### RECORDS PROVIDED
◇ ◇ ◇ ◇

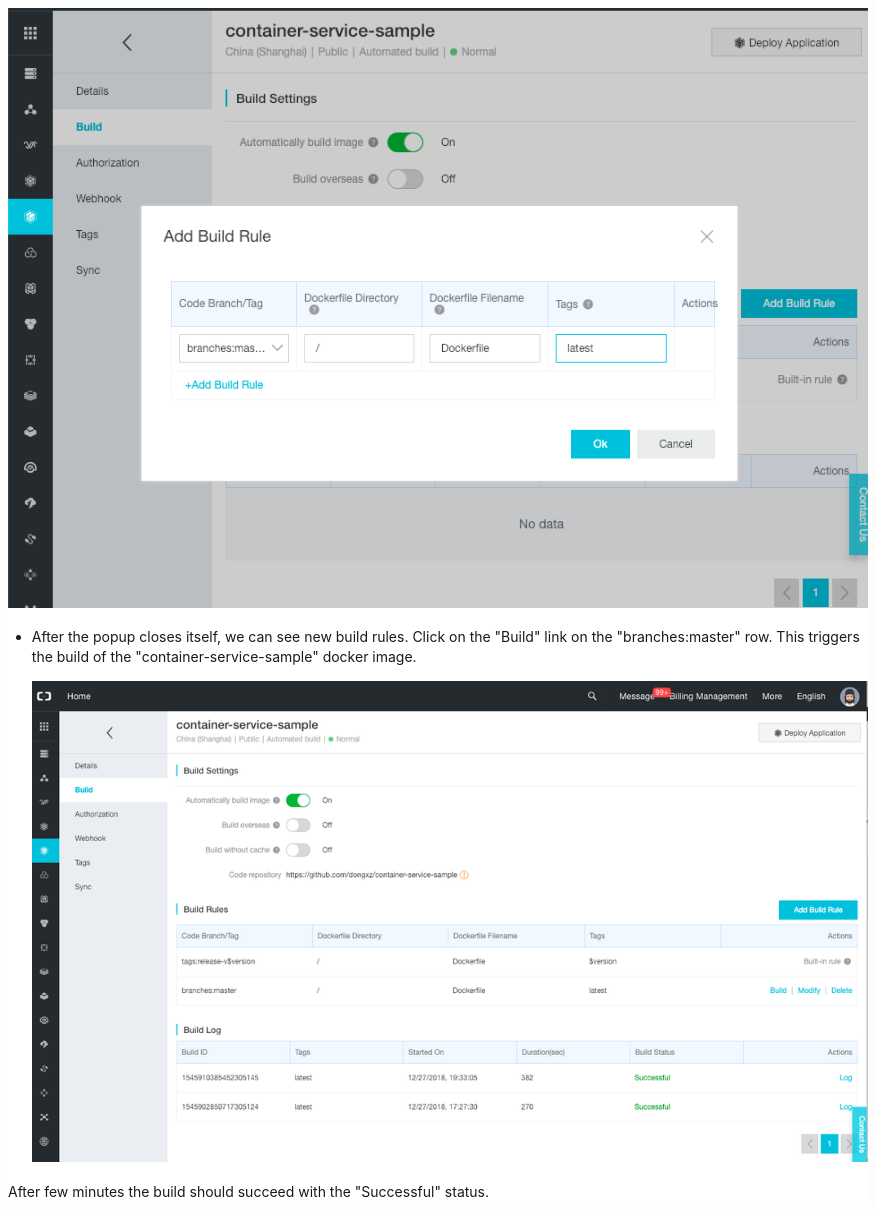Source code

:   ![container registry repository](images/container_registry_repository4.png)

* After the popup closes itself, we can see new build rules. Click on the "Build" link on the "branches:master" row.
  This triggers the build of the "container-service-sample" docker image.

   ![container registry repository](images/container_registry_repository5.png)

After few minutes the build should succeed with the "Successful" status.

◇ ◇ ◇ ◇

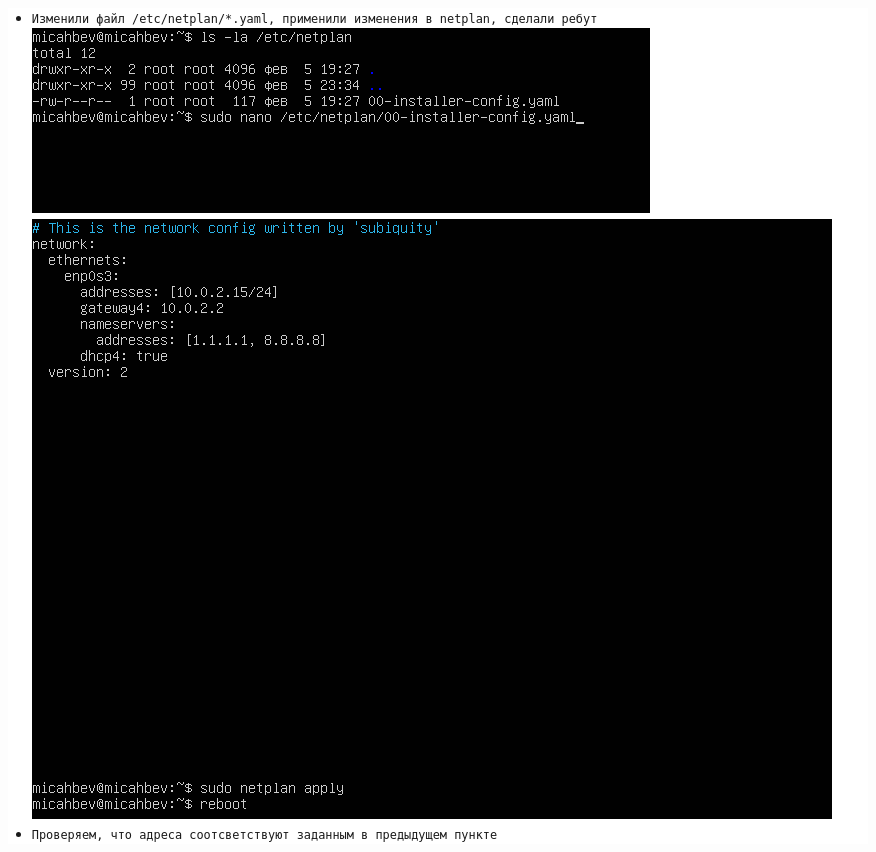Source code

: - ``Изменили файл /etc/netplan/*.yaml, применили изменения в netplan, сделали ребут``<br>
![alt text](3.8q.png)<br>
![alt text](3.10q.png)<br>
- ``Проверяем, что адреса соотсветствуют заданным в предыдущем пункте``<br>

◇ ◇ ◇ ◇

Please give the lines again starting with the line that contains "файл /etc/netplan/*.yaml, применили" and going on through the line that contains "что адреса соотсветствуют", changing "ребут" to "перезагрузку" and leaving everything else the same.

### RESULT OF THIS TASK
: - ``Изменили файл /etc/netplan/*.yaml, применили изменения в netplan, сделали перезагрузку``<br>
![alt text](3.8q.png)<br>
![alt text](3.10q.png)<br>
- ``Проверяем, что адреса соотсветствуют заданным в предыдущем пункте``<br>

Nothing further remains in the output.